**Exercise requirements**
Each record must be copied in full and unchanged; any image it holds is excluded.
(Beginning of Excerpted records)
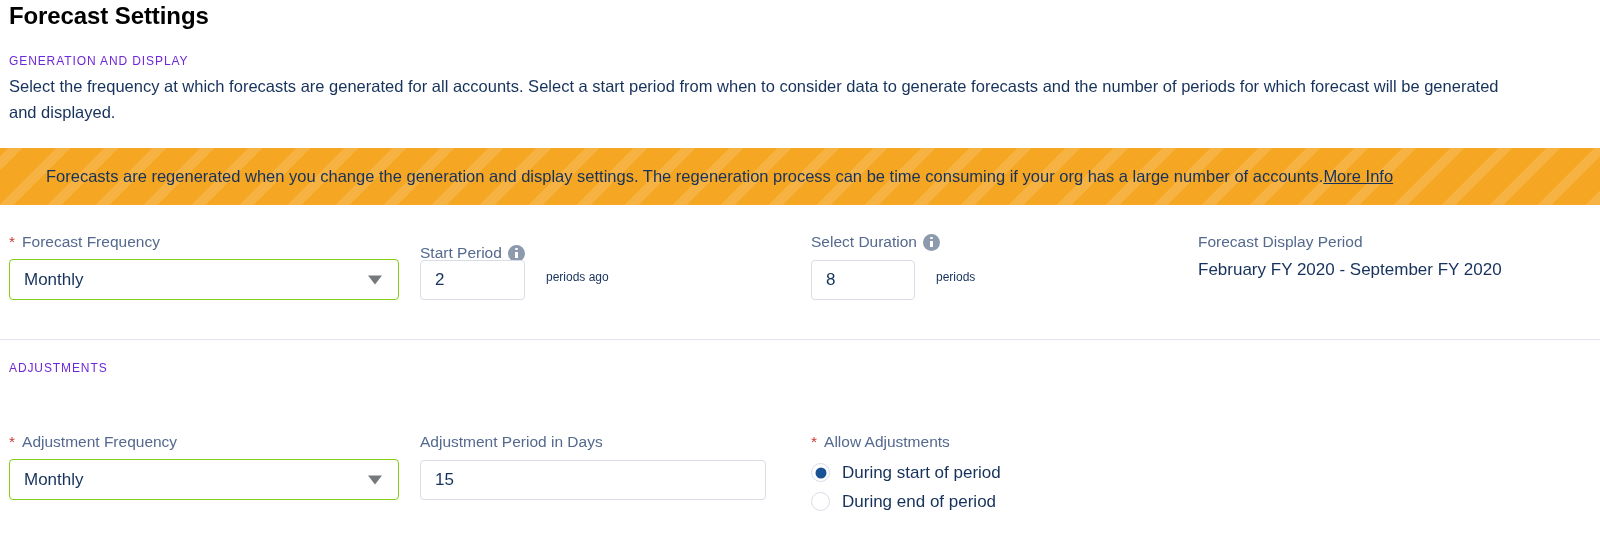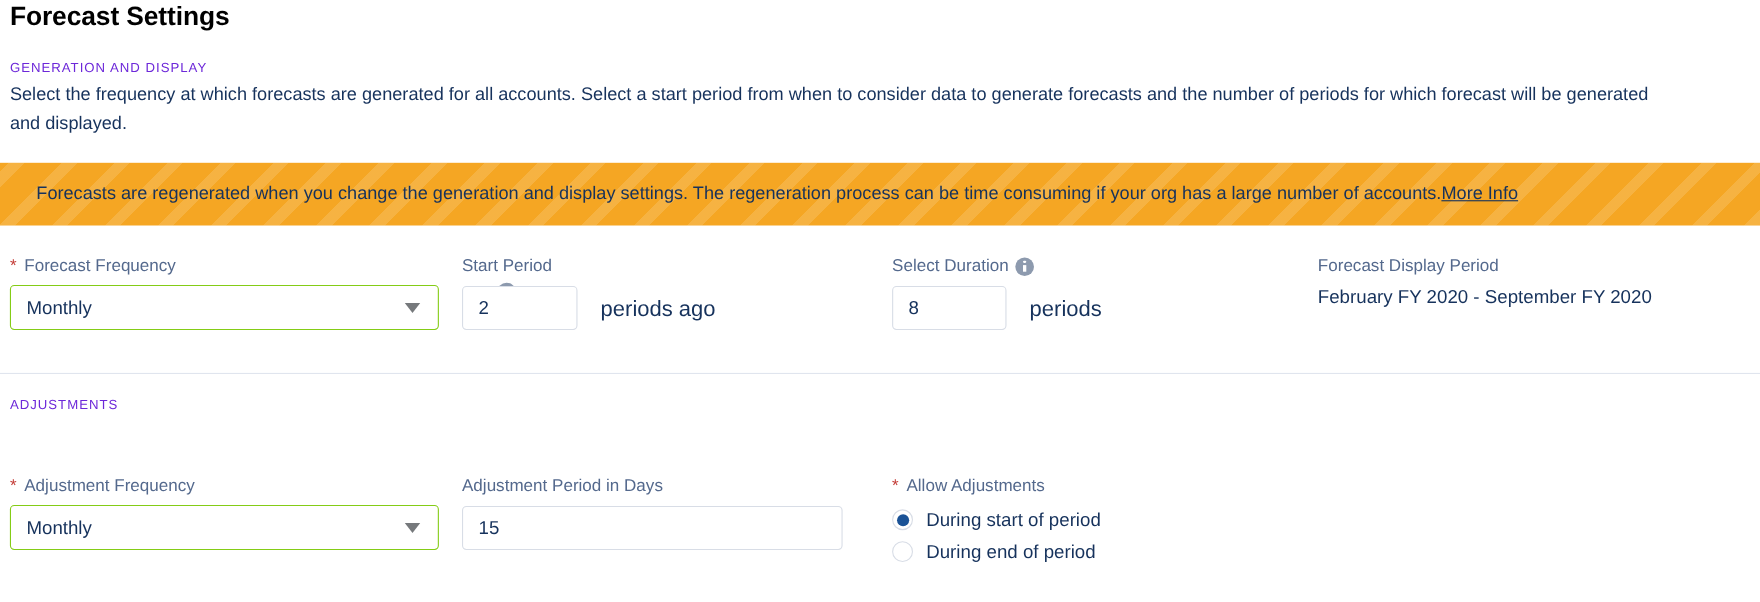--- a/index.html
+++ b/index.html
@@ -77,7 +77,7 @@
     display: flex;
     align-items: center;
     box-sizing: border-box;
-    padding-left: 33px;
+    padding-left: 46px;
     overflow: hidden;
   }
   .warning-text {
(End of Excerpted records)
**Written response**
--- a/index.html
+++ b/index.html
@@ -77,7 +77,7 @@
     display: flex;
     align-items: center;
     box-sizing: border-box;
-    padding-left: 33px;
+    padding-left: 46px;
     overflow: hidden;
   }
   .warning-text {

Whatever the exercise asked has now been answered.